The final lab project is one with timely significance. It is a project that seeks to highlight and contextualize the various documents found in the expansive archival collection from the Bureau of Catholic Indian Missions, or BCIM, one of the organizations that managed boarding schools in the U.S. and Canada from 1880 through the 1980s with the intent to “civilize” Native American children. The records present the BCIM’s view of the assimilation project, so the Indigeneity Lab supplementary website aims to synthesize the context, resources and analysis that help various communities reach a more complete understanding of the history. 

Housed in Marquette’s Department of Special Collections and University Archives in Raynor Memorial Libraries, this massive collection of more than 800 boxes was procured in 1977 by historian and then-Marquette professor Rev. Francis Paul Prucha, S.J. The collection will shed light on an educational movement that came under new scrutiny after the discovery in recent years of mass graves at Canadian and U.S. Indian boarding schools run by the government and faith-based organizations — developments that sparked a flurry of public apologies and initiatives, including from Catholic organizations and Pope Francis. 
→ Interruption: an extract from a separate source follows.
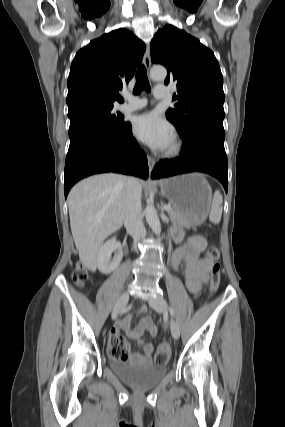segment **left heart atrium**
<instances>
[{"label": "left heart atrium", "mask_w": 285, "mask_h": 427, "mask_svg": "<svg viewBox=\"0 0 285 427\" xmlns=\"http://www.w3.org/2000/svg\"><path fill=\"white\" fill-rule=\"evenodd\" d=\"M133 131L140 140L156 150L167 149L174 138L172 126L155 112L138 116L134 121Z\"/></svg>", "instance_id": "1"}]
</instances>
To Indigenous communities, boarding schools are a familiar shared trauma. “I have yet to meet a Native student who doesn’t have boarding school history in their own family history,” says Dr. Samantha Majhor, adviser on the BCIM research project and part of the team that helped conceptualize the lab. An assistant professor of English, Majhor covers the history of boarding schools in classes on Native American literature, and it frequently comes as a shock to non-Native students.
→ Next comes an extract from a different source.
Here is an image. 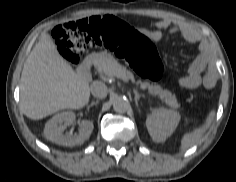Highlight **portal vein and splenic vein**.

“Part of the boarding school history involved brutally stripping away Native identity,” says Majhor, whose ancestry is Dakota and Assiniboine. Giving Indigenous students the opportunity to research this history is also an opportunity to connect with their identities in ways they couldn’t before, and in an academic setting that validates their own truths. “This is recovery work,” Majhor says. “I think it will be powerful for Native and non-Native audiences.”

Jacqueline Fontaine Schram, Marquette’s director of public affairs and special assistant for Native American affairs, works as a liaison connecting the lab, Indigenous students, and the Milwaukee Indian and tribal communities. She has seen how the lab’s research triggers powerful feelings of identity among the students.
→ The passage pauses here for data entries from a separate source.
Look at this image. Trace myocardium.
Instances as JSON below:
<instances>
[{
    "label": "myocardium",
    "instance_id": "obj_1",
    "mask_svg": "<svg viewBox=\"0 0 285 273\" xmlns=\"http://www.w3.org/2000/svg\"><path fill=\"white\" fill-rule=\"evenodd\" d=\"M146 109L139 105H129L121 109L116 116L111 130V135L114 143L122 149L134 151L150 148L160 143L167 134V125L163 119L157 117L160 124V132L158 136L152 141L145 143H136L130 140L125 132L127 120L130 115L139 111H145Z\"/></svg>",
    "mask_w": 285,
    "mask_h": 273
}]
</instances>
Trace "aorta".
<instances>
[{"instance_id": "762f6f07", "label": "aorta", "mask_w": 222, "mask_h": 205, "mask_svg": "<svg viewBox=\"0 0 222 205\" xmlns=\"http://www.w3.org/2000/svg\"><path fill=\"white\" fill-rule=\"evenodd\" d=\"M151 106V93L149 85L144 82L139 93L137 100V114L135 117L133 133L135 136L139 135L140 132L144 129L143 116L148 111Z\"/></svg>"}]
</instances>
“Some of these students haven’t really examined their Indigenous identity or their connections with issues that tribal nations are concerned with,” says Schram, who is Anishinaabe and a band member of Sagkeeng First Nation in Manitoba, Canada. “And seeing those connection points get soldered through their experience in the lab is such a beautiful thing.”

The power of connection

Because the Indigenous student population at Marquette is small — less than 1 percent of undergraduates enrolled full time in fall 2021 identified as Native American — forging a community can be challenging. Although the lab has no physical home, it’s helping Indigenous students connect with one other in ways its organizers didn’t anticipate.

“We all went into our projects with great zest,” Majhor says, “but we didn’t fully anticipate how meaningful these connections would be for our students.”

“Connection” is a common refrain among the students who participate. “Native students on almost any campus are a small population, and it can be hard to find each other and find that sense of community and home,” Majhor adds. The boarding school project, in particular, surfaces meaningful and sometimes difficult shared experiences.

That’s true for Barrett, who is deeply grateful for finding a community that understands the narratives of her family’s past, is helping her uncover a history she was never taught and is giving her a sense of belonging — all for the first time in her life.

She’s not alone, says Schram. “I think my greatest reward in all of this is seeing students really fly. I have cried with students at the end of their time with the lab because it was such a transformative experience for them.”